Trying to read, and even affect the emotions of people in vehicles, is being seriously applied by car manufacturers and suppliers
Attempting to measure the emotional state of vehicle occupants is not a new endeavour. As early as 2007, researchers from Daimler were busy working with university academics in Germany to measure driving pleasure, using voice analysis and facial-expression recognition, among other techniques, to assess happiness behind the wheel of contemporary Mercedes-Benz cars.
One of the latest carmakers to explore this avenue is Kia, which has exploited advances in artificial intelligence (AI) and signal processing over the past decade to not only assess emotional state but try to influence it for the better. Kia’s Real-time Emotion Adaptive Driving (READ) system is intended to continually optimise a vehicle cabin in response to the occupant’s emotions, gleaned from facial expressions, heart rate and skin conductivity (or sweatiness, to use a more earthy term). Kia says it has worked with scientists at MIT to develop the technology, which relies on cameras in the instrument panel and sensors built into the steering wheel, with their measurements analysed by clever software. According to Kia, the system’s AI deep-learning technology can quickly establish a baseline state of comfort and happiness, and then will react to any deterioration. It can adjust the seats, temperature and ventilation, audio or video, plus a number of other cabin variables to try to improve its emotional scorecard.

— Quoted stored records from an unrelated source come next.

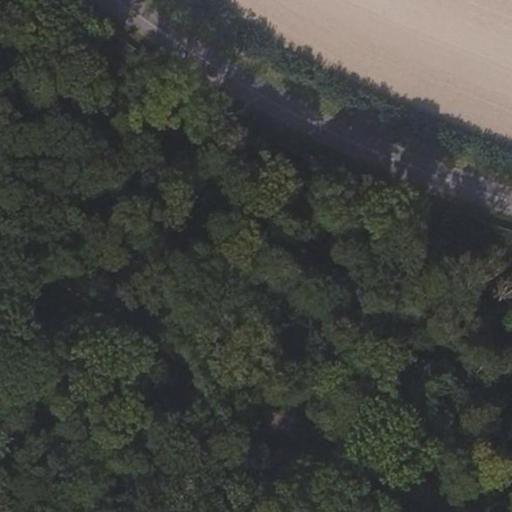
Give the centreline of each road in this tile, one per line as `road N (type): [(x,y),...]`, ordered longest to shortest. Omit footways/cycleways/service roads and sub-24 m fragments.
road 1 (tertiary): [(120,0),(365,149),(511,201)]
road 2 (track): [(447,511),(309,444),(99,511)]
road 3 (track): [(309,444),(0,245)]
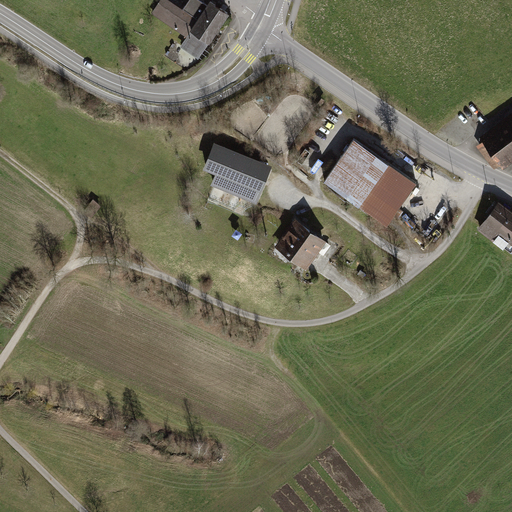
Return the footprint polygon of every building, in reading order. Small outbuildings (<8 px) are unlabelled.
[(181,12),(163,0),(161,0),(153,13),(188,36),(182,45),(199,56),(228,13),(210,1),(208,5),(199,0),(191,0),(187,7),(185,5),(181,12)] [(511,117),(482,140),(500,163),(511,154),(511,117)] [(416,182),(354,138),(324,180),(386,224),(416,182)] [(268,168),(214,146),(206,165),(219,171),(215,180),(256,197),(268,168)] [(94,201),(86,211),(94,218),(102,208),(94,201)] [(511,249),(511,214),(498,204),(480,227),(511,251),(511,249)] [(323,240),(296,221),(278,245),(306,265),(323,240)]
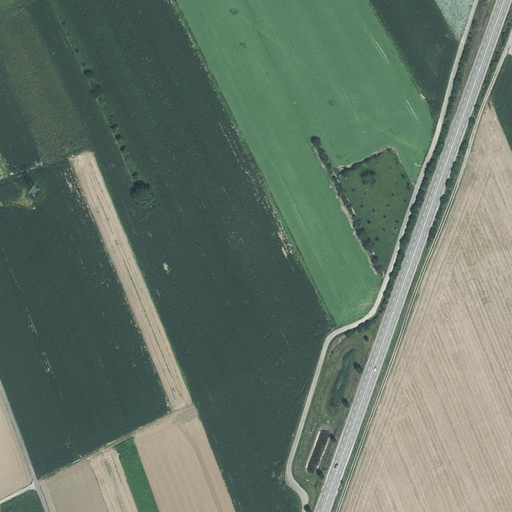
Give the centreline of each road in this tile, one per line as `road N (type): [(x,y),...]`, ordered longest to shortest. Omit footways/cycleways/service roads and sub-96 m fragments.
road 1 (track): [(476,0),(370,315),(329,335),(288,466),(304,511)]
road 2 (secondary): [(322,511),(505,0)]
road 3 (track): [(337,511),(511,35)]
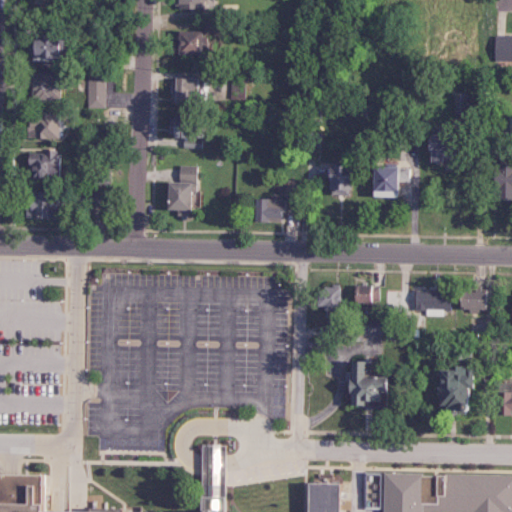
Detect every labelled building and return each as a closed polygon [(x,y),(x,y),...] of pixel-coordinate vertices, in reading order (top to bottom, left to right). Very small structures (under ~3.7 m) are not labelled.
[(210,0),(179,0),(179,8),(210,8),(210,0)] [(214,31),(186,31),(185,54),(214,54),(214,31)] [(511,60),(511,34),(492,34),(492,60),(511,60)] [(78,36),(46,35),(45,58),(77,59),(78,36)] [(73,74),(45,75),(45,100),(74,99),(73,74)] [(208,102),(208,78),(177,78),(177,102),(208,102)] [(91,108),(111,107),(110,83),(90,83),(91,108)] [(43,138),(67,139),(67,114),(35,113),(35,127),(43,127),(43,138)] [(175,114),(173,136),(188,137),(187,147),(206,148),(209,117),(175,114)] [(321,132),(304,132),(304,147),(321,147),(321,132)] [(435,160),(436,155),(447,156),(448,134),(423,133),(422,160),(435,160)] [(33,177),(68,177),(68,150),(32,151),(33,177)] [(511,194),(511,162),(489,163),(490,195),(511,194)] [(346,165),(319,164),(319,178),(326,179),(326,193),(345,194),(346,165)] [(203,166),(183,165),(182,183),(178,183),(177,214),(202,214),(203,166)] [(391,196),(392,165),(368,165),(367,195),(391,196)] [(406,181),(407,167),(396,167),(396,180),(406,181)] [(102,188),(91,188),(91,203),(102,203),(102,188)] [(46,219),(70,218),(69,191),(44,192),(46,219)] [(281,211),(281,198),(252,198),(251,220),(277,220),(277,211),(281,211)] [(311,306),(334,307),(335,287),(312,286),(311,306)] [(425,314),(447,313),(447,289),(413,289),(413,309),(425,309),(425,314)] [(487,310),(487,289),(454,290),(455,308),(468,308),(469,311),(487,310)] [(380,334),(380,319),(352,318),(351,340),(361,340),(361,333),(380,334)] [(361,375),(361,360),(344,360),(342,404),(358,405),(358,400),(373,401),(374,390),(386,390),(387,376),(361,375)] [(433,368),(432,407),(448,408),(448,403),(461,403),(461,386),(466,386),(467,365),(449,365),(449,369),(433,368)] [(511,409),(511,382),(494,383),(494,414),(505,414),(505,409),(511,409)] [(427,511),(429,507),(437,511),(511,511),(511,483),(364,462),(371,511),(344,511),(340,485),(296,478),(300,511),(226,511),(217,445),(202,442),(191,511),(113,511),(43,501),(47,477),(2,471),(0,485),(0,511),(427,511)]
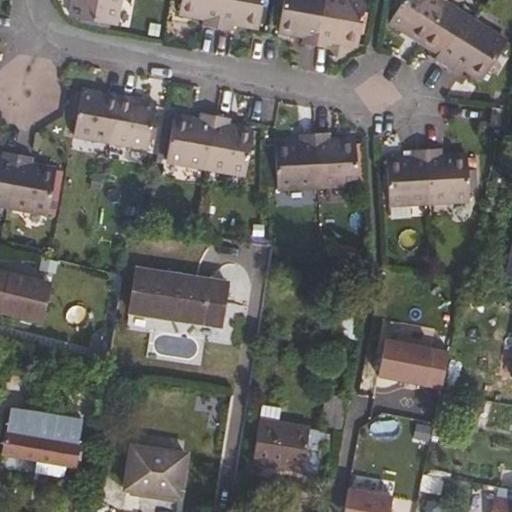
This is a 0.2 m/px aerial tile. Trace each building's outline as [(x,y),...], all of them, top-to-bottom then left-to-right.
[(112,0),(68,0),(67,8),(110,17),(112,0)] [(215,19),(218,0),(178,0),(178,3),(203,8),(201,17),(215,19)] [(218,0),(215,19),(230,23),(233,13),(257,18),(260,0),(218,0)] [(314,38),(320,0),(282,0),(278,22),(302,26),(300,36),(314,38)] [(320,0),(314,38),(330,42),(332,33),(355,37),(363,0),(320,0)] [(417,33),(438,0),(394,0),(386,12),(417,33)] [(446,0),(438,0),(417,33),(434,45),(429,52),(443,61),(471,17),(446,0)] [(500,37),(471,17),(443,61),(455,69),(460,62),(477,74),(500,37)] [(107,132),(115,90),(78,83),(70,125),(107,132)] [(115,90),(107,132),(144,139),(152,98),(115,90)] [(164,152),(203,160),(212,108),(199,105),(196,113),(174,109),(164,152)] [(228,111),(212,108),(203,160),(242,168),(251,124),(226,119),(228,111)] [(329,123),(312,124),(315,177),(356,174),(354,132),(330,133),(329,123)] [(315,177),(312,124),(297,124),(298,134),(274,136),(276,178),(315,177)] [(423,194),(420,141),(407,142),(407,150),(381,152),(384,196),(423,194)] [(437,149),(437,141),(420,141),(423,194),(462,193),(461,148),(437,149)] [(0,195),(5,196),(14,146),(0,143),(0,195)] [(30,148),(14,146),(5,196),(40,202),(47,161),(29,157),(30,148)] [(132,261),(125,304),(213,318),(221,276),(132,261)] [(0,262),(0,303),(36,312),(45,274),(0,262)] [(440,387),(444,348),(381,336),(374,375),(440,387)] [(0,424),(0,442),(32,448),(61,453),(67,455),(76,410),(6,397),(0,424)] [(245,459),(307,469),(314,427),(252,417),(245,459)] [(125,436),(117,477),(171,487),(179,446),(125,436)] [(61,453),(32,448),(29,460),(58,466),(61,453)] [(386,511),(390,493),(346,485),(340,511),(386,511)] [(493,511),(507,511),(511,490),(487,485),(482,510),(493,511)]
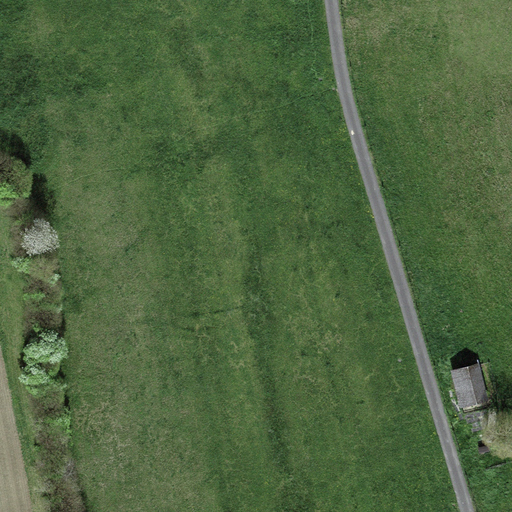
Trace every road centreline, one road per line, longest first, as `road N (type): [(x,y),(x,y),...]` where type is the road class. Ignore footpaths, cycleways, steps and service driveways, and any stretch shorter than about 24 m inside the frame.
road 1 (track): [(467,511),(346,101),(330,0)]
road 2 (track): [(0,189),(341,77)]
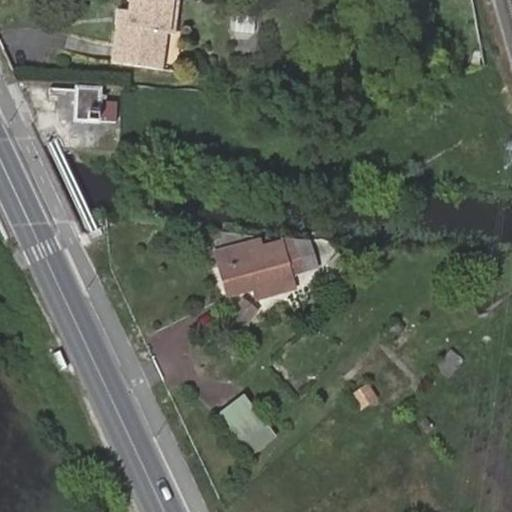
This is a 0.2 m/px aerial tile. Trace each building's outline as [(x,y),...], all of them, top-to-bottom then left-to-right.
[(124,29),(114,28),(109,64),(160,71),(170,2),(155,0),(127,0),(126,12),(124,29)] [(116,11),(114,28),(124,29),(126,12),(116,11)] [(255,36),(257,18),(239,16),(237,35),(255,36)] [(74,123),(96,123),(98,92),(76,91),(74,123)] [(228,299),(317,267),(308,241),(283,242),(220,253),(221,277),(228,299)] [(238,337),(257,312),(241,300),(222,326),(238,337)] [(392,345),(413,332),(405,318),(383,332),(392,345)] [(448,379),(462,362),(449,351),(436,369),(448,379)] [(276,438),(243,396),(216,418),(248,460),(276,438)]
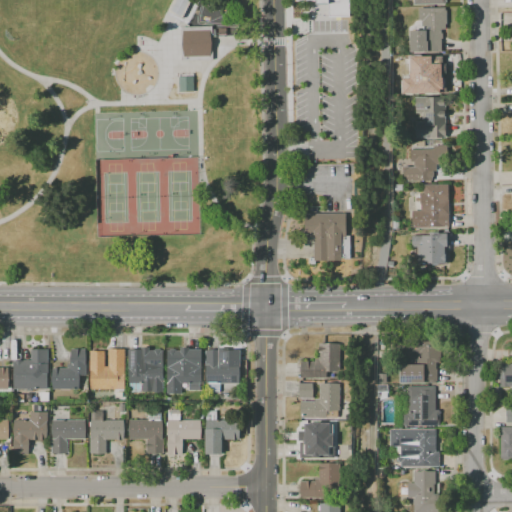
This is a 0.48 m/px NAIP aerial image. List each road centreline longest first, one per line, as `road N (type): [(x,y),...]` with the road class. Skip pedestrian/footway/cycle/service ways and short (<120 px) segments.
road 1 (tertiary): [(272,0),(276,178),(265,249),(266,511)]
road 2 (residential): [(479,0),(484,275),(472,511)]
road 3 (residential): [(266,487),(0,487)]
road 4 (tertiary): [(183,307),(0,307)]
road 5 (tertiary): [(480,305),(345,306)]
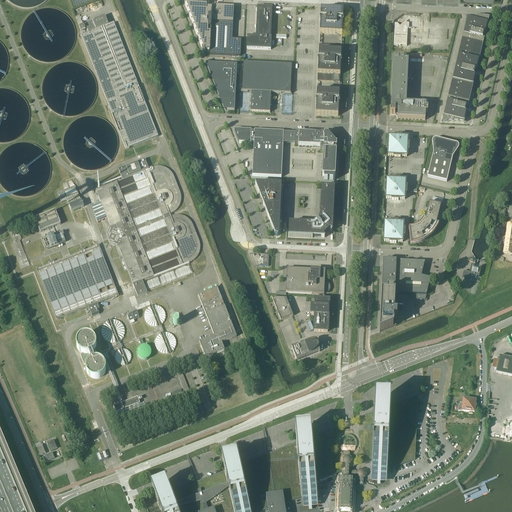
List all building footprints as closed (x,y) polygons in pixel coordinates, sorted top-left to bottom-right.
[(202,49),(204,55),(205,52),(207,52),(208,53),(209,53),(209,52),(210,52),(209,55),(240,57),(241,40),(232,39),(234,7),(212,6),(212,9),(211,8),(210,8),(209,9),(207,9),(207,6),(185,5),(186,5),(188,10),(187,10),(187,11),(188,11),(190,16),(189,16),(190,16),(192,21),(191,21),(191,22),(192,22),(194,27),(193,27),(194,27),(196,32),(195,32),(196,33),(197,33),(199,38),(198,38),(199,38),(201,43),(200,43),(200,44),(201,44),(203,49),(202,49)] [(258,12),(257,35),(257,37),(247,36),(247,49),(271,50),(271,38),(270,37),(271,12),(265,12),(265,11),(263,11),(263,12),(258,12)] [(320,34),(342,35),(343,13),(321,11),(320,34)] [(395,15),(394,46),(399,46),(399,48),(402,48),(402,46),(407,46),(408,29),(420,29),(420,23),(421,23),(421,16),(395,15)] [(85,24),(88,33),(81,35),(126,149),(158,137),(114,23),(108,25),(105,16),(92,21),(93,22),(85,24)] [(475,17),(473,17),(471,18),(470,18),(468,18),(467,19),(464,29),(464,30),(463,30),(463,31),(463,32),(463,33),(463,34),(459,50),(480,55),(484,39),(482,39),(484,34),(485,34),(489,18),(487,18),(485,18),(484,17),(482,17),(480,17),(478,17),(476,17),(475,17)] [(341,46),(319,45),(317,82),(340,83),(341,46)] [(476,71),(480,55),(459,50),(455,66),(455,67),(454,68),(454,69),(454,70),(454,71),(450,87),(471,92),(475,76),(473,76),(475,70),(476,71)] [(406,104),(406,91),(408,59),(403,58),(403,59),(398,59),(398,61),(393,61),(390,115),(395,115),(395,113),(397,113),(397,119),(425,121),(425,113),(427,113),(428,105),(406,104)] [(290,94),(291,79),(291,65),(243,63),(242,92),(251,92),(250,112),(270,113),(271,93),(290,94)] [(232,65),(206,64),(224,111),(226,111),(232,111),(234,111),(236,73),(237,65),(232,65)] [(462,123),(464,123),(466,113),(465,112),(466,107),(468,108),(471,92),(450,87),(446,103),(446,104),(445,104),(445,105),(445,106),(445,107),(445,108),(441,124),(443,123),(445,123),(447,122),(449,122),(451,122),(453,122),(454,122),(456,122),(458,122),(460,123),(462,123)] [(339,94),(317,93),(316,115),(338,116),(339,94)] [(251,131),(234,130),(236,136),(237,138),(239,143),(250,144),(251,142),(254,142),(253,153),(253,162),(252,177),(281,178),(281,177),(283,144),(287,144),(287,133),(283,133),(254,131),(254,132),(251,131)] [(287,133),(287,144),(290,144),(295,144),(298,145),(298,146),(320,147),(320,151),(323,151),(322,176),(324,177),(324,180),(325,180),(327,180),(329,180),(333,180),(333,181),(334,181),(335,177),(336,151),(336,148),(336,147),(337,144),(336,144),(328,135),(325,135),(324,135),(321,135),(299,133),(299,134),(295,134),(291,133),(287,133)] [(408,151),(408,145),(407,145),(407,139),(401,138),(401,137),(395,137),(395,138),(389,138),(389,144),(387,144),(387,150),(388,150),(388,156),(394,157),(394,158),(400,158),(400,157),(406,157),(407,151),(408,151)] [(435,146),(434,148),(427,178),(447,182),(454,151),(457,151),(458,149),(458,148),(459,148),(459,147),(458,146),(458,145),(457,144),(456,144),(436,139),(435,139),(434,139),(433,140),(432,141),(432,142),(432,143),(432,145),(435,146)] [(199,254),(199,253),(199,252),(200,251),(200,250),(200,249),(200,248),(200,247),(200,246),(200,244),(200,243),(199,242),(193,226),(192,225),(192,224),(191,223),(191,222),(190,221),(189,220),(188,219),(187,218),(186,218),(185,217),(184,217),(183,216),(182,216),(181,216),(180,215),(179,215),(178,215),(177,215),(176,215),(174,215),(173,213),(174,212),(175,211),(176,210),(177,210),(178,209),(178,208),(179,207),(179,206),(180,205),(180,204),(180,203),(181,202),(181,201),(181,200),(181,199),(181,198),(181,197),(181,196),(181,195),(180,194),(180,193),(174,177),(174,176),(173,175),(172,174),(172,173),(171,173),(170,172),(170,171),(169,170),(168,170),(167,169),(166,169),(165,168),(164,168),(163,167),(162,167),(161,167),(160,167),(159,167),(158,167),(157,167),(155,167),(154,167),(153,168),(152,168),(149,169),(145,159),(118,170),(122,180),(96,190),(110,228),(109,228),(106,235),(110,245),(117,248),(118,247),(122,257),(119,258),(124,272),(127,271),(138,297),(147,293),(148,292),(171,283),(171,282),(193,273),(189,263),(190,263),(191,262),(192,262),(193,261),(194,260),(195,259),(196,258),(197,257),(197,256),(198,255),(199,254)] [(406,194),(406,188),(405,188),(405,182),(399,181),(399,180),(393,180),(393,181),(387,181),(386,187),(385,187),(385,192),(385,193),(386,193),(386,199),(392,199),(392,201),(398,201),(398,200),(404,200),(405,194),(406,194)] [(255,185),(260,198),(275,235),(276,236),(276,237),(277,237),(278,236),(279,235),(279,234),(281,186),(255,184),(255,185)] [(81,201),(75,186),(58,193),(62,203),(67,200),(71,212),(83,207),(81,201)] [(330,230),(331,232),(332,220),(333,220),(334,188),(321,188),(319,219),(313,225),(289,224),(288,237),(312,238),(312,237),(324,238),(323,236),(330,230)] [(439,212),(439,210),(440,207),(441,207),(441,206),(429,203),(429,204),(429,207),(428,207),(425,218),(425,219),(425,220),(424,221),(424,222),(423,223),(422,224),(422,225),(421,226),(420,226),(419,227),(418,228),(417,228),(416,229),(415,229),(414,230),(413,230),(412,230),(410,230),(412,243),(413,243),(415,243),(416,243),(418,242),(419,242),(420,241),(422,241),(423,240),(424,239),(426,238),(427,238),(428,237),(429,236),(430,235),(431,234),(432,232),(433,231),(434,230),(435,229),(435,227),(436,226),(437,225),(437,223),(438,222),(438,220),(440,212),(439,212)] [(55,211),(35,219),(40,233),(61,224),(55,211)] [(384,235),(384,242),(390,242),(390,243),(396,244),(396,242),(402,243),(402,236),(404,236),(404,231),(403,231),(403,224),(397,224),(397,223),(391,222),(391,224),(385,223),(384,230),(383,230),(383,235),(384,235)] [(511,255),(511,224),(508,224),(503,254),(511,255)] [(14,243),(11,244),(21,270),(30,266),(19,240),(21,239),(17,228),(9,231),(14,243)] [(66,243),(62,234),(55,237),(54,234),(48,237),(49,238),(42,241),(45,251),(50,249),(50,250),(59,246),(59,245),(66,243)] [(118,296),(98,246),(85,251),(84,249),(79,251),(80,253),(55,263),(54,261),(49,263),(50,265),(37,270),(56,320),(85,309),(87,314),(90,313),(92,317),(99,314),(97,310),(99,309),(97,304),(118,296)] [(396,326),(397,315),(398,295),(412,295),(412,300),(425,301),(430,279),(430,281),(421,279),(425,263),(383,261),(379,332),(396,326)] [(462,278),(477,282),(480,282),(481,278),(479,278),(481,268),(479,267),(479,266),(474,265),(474,266),(471,265),(469,273),(463,271),(462,278)] [(329,290),(330,289),(330,287),(329,286),(328,285),(327,284),(326,283),(324,283),(325,271),(287,269),(286,293),(324,295),(324,294),(325,294),(327,293),(328,292),(329,291),(329,290)] [(198,296),(200,303),(201,303),(204,311),(214,337),(207,339),(199,342),(199,343),(201,346),(205,358),(214,355),(215,354),(217,353),(223,351),(224,350),(224,349),(222,344),(232,339),(237,337),(232,325),(231,324),(230,322),(231,322),(229,318),(227,315),(225,307),(217,288),(202,294),(201,294),(199,295),(198,296)] [(272,298),(281,321),(293,316),(286,299),(272,298)] [(312,308),(311,314),(311,315),(312,315),(315,316),(314,332),(327,332),(329,301),(316,300),(315,308),(312,307),(312,308)] [(144,315),(145,319),(146,322),(148,324),(151,326),(155,327),(158,326),(161,325),(164,322),(165,319),(166,316),(165,312),(164,309),(161,307),(159,305),(155,305),(152,305),(149,307),(146,309),(145,312),(144,315)] [(129,322),(139,318),(137,312),(127,316),(129,322)] [(119,342),(121,340),(123,338),(124,335),(125,332),(125,329),(123,326),(122,323),(119,321),(116,320),(112,320),(109,321),(106,322),(103,325),(102,328),(101,332),(102,335),(103,338),(105,341),(108,343),(112,343),(115,343),(119,342)] [(171,352),(174,350),(176,347),(176,343),(176,340),(174,337),(172,334),(169,333),(165,332),(162,333),(159,334),(157,336),(155,339),(154,342),(155,345),(156,349),(158,351),(161,353),(165,354),(168,354),(171,352)] [(88,335),(85,335),(81,336),(79,338),(77,341),(76,344),(77,347),(78,350),(81,353),(83,354),(84,354),(86,355),(87,355),(89,354),(90,354),(92,353),(93,352),(94,351),(95,350),(95,349),(96,347),(96,346),(96,343),(95,340),(93,337),(91,336),(88,335)] [(291,349),(294,355),(296,361),(320,352),(315,339),(291,349)] [(148,360),(150,358),(151,356),(151,353),(151,351),(149,349),(147,347),(144,347),(142,347),(140,349),(138,351),(137,353),(138,356),(139,359),(142,360),(145,361),(148,360)] [(100,360),(101,361),(102,358),(98,349),(96,348),(96,349),(95,350),(94,351),(94,352),(93,352),(92,353),(91,354),(90,354),(89,354),(88,355),(87,355),(86,355),(85,355),(84,355),(83,354),(82,354),(80,356),(84,365),(86,366),(87,365),(87,364),(88,364),(88,363),(89,362),(90,361),(91,361),(92,360),(93,360),(94,359),(95,359),(96,359),(97,359),(98,359),(98,360),(99,360),(100,360)] [(115,357),(115,360),(117,363),(119,364),(122,365),(125,365),(128,364),(130,361),(131,359),(131,357),(130,354),(129,352),(127,350),(125,349),(122,349),(119,350),(117,352),(115,354),(115,357)] [(511,358),(499,356),(496,373),(511,376),(511,358)] [(92,379),(95,379),(98,379),(101,378),(104,376),(105,373),(106,370),(106,367),(104,364),(102,362),(101,361),(100,360),(98,360),(97,360),(95,360),(94,360),(92,360),(91,361),(90,362),(89,363),(88,364),(87,365),(86,368),(86,371),(87,374),(89,377),(92,379)] [(178,377),(184,393),(189,391),(183,375),(178,377)] [(390,407),(387,469),(414,460),(415,460),(418,396),(397,404),(390,407)] [(124,403),(114,407),(116,413),(140,404),(137,397),(127,401),(124,403)] [(387,469),(390,407),(390,398),(375,397),(374,413),(372,459),(371,482),(377,482),(377,485),(380,485),(380,483),(386,483),(387,469)] [(474,413),(475,401),(462,400),(462,405),(460,404),(459,406),(458,406),(458,411),(474,413)] [(372,459),(374,413),(360,418),(311,437),(315,481),(343,471),(350,468),(372,459)] [(315,481),(311,437),(310,428),(295,430),(296,443),(301,498),(302,509),(309,508),(309,511),(312,510),(311,508),(318,507),(315,481)] [(47,442),(50,450),(57,448),(53,439),(47,442)] [(301,498),(296,443),(239,466),(250,511),(259,511),(269,509),(267,497),(282,495),(283,504),(292,501),(301,498)] [(45,453),(42,444),(35,447),(38,455),(45,453)] [(99,462),(102,461),(108,459),(105,451),(96,454),(99,462)] [(52,452),(45,455),(47,460),(54,457),(52,452)] [(250,511),(239,466),(236,455),(221,458),(224,471),(233,511),(250,511)] [(350,471),(350,468),(343,471),(343,477),(339,477),(339,492),(340,492),(339,506),(338,506),(337,511),(351,511),(352,507),(350,507),(351,493),(353,493),(353,476),(357,476),(359,478),(359,482),(363,482),(363,479),(366,476),(366,472),(364,470),(363,470),(360,469),(357,472),(351,472),(350,471)] [(233,511),(224,471),(170,493),(177,511),(209,511),(213,511),(233,511)] [(177,511),(170,493),(165,481),(151,486),(155,498),(160,511),(177,511)] [(267,497),(269,509),(269,511),(284,511),(283,504),(282,495),(267,497)] [(160,511),(155,498),(144,503),(144,502),(144,503),(147,511),(160,511)]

There’s no shortage of other car companies and AI specialists aiming to do much the same. Ford last year publicised a project undertaken with San Francisco-based Sensum to measure driving pleasure, while Boston-based firm Affectiva lists both Porsche and BMW among its customers. Affectiva applies AI-based emotion detection to a variety of sectors and launched a dedicated automotive offering last March. Another AI specialist, Palo Alto-based Eyeris, cites Toyota, Jaguar Land Rover, Volkswagen, Honda, Mitsubishi and a clutch of Tier 1 suppliers among takers of its “In-vehicle Scene Understanding” technology. The company says it can scan a car interior using visible spectrum and infra-red imaging to provide real-time body tracking, activity recognition, face analytics and emotion recognition for every occupant.